Part of a data file
◆ ◆ ◆

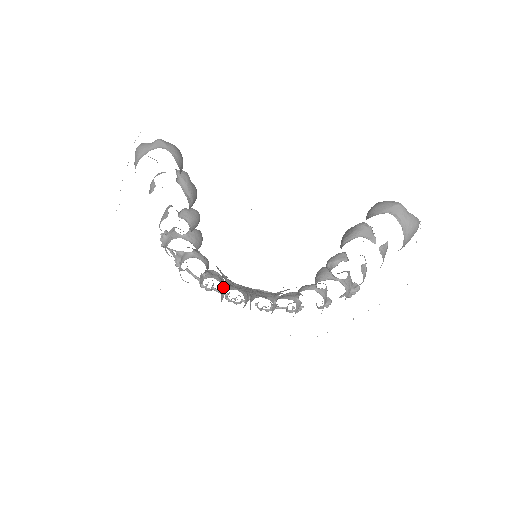
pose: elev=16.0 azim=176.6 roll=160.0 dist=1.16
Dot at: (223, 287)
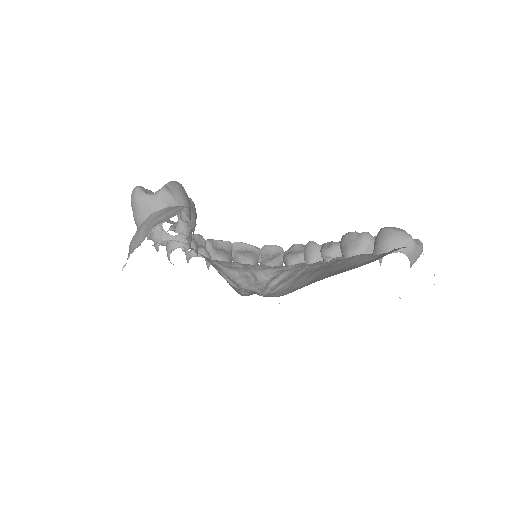
Dot at: occluded
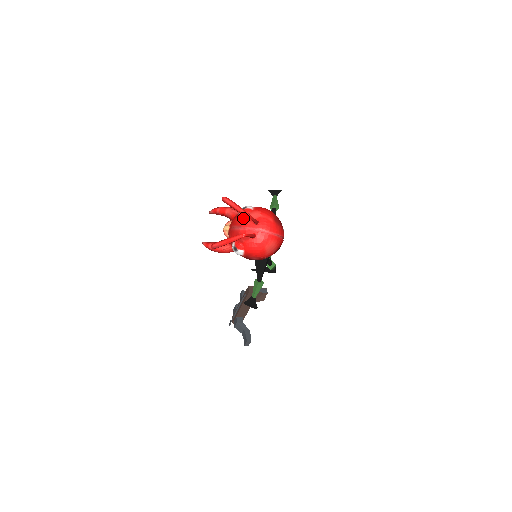
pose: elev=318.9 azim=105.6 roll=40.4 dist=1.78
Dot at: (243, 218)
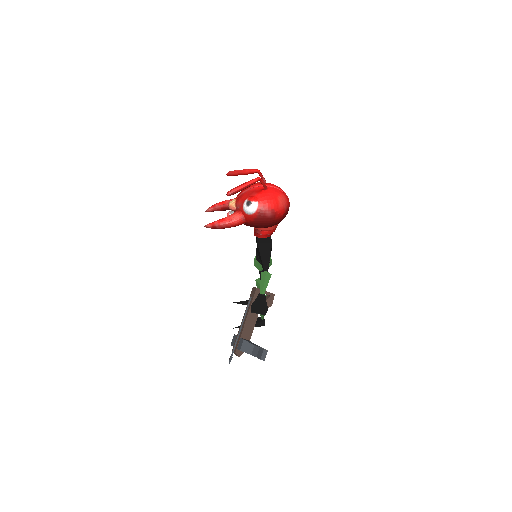
Dot at: occluded
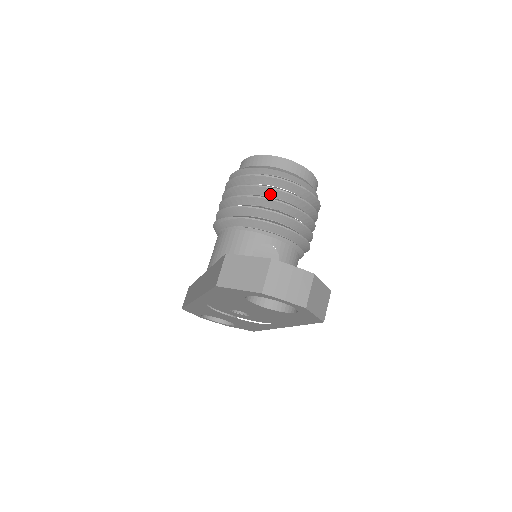
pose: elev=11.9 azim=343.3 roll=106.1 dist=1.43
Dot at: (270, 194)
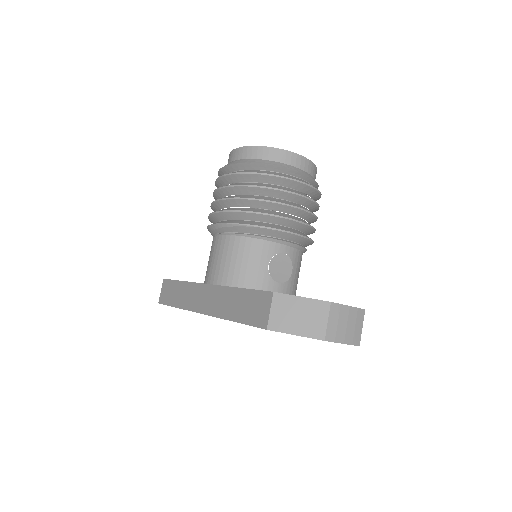
Dot at: (282, 196)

◆ ◆ ◆

REQUEST =>
Pull out each line of the listing that contains the string "azim", and give those lines in their original order.

WRITTEN ANSWER =>
pose: elev=16.0 azim=176.6 roll=160.0 dist=1.16
pose: elev=318.9 azim=105.6 roll=40.4 dist=1.78
pose: elev=11.9 azim=343.3 roll=106.1 dist=1.43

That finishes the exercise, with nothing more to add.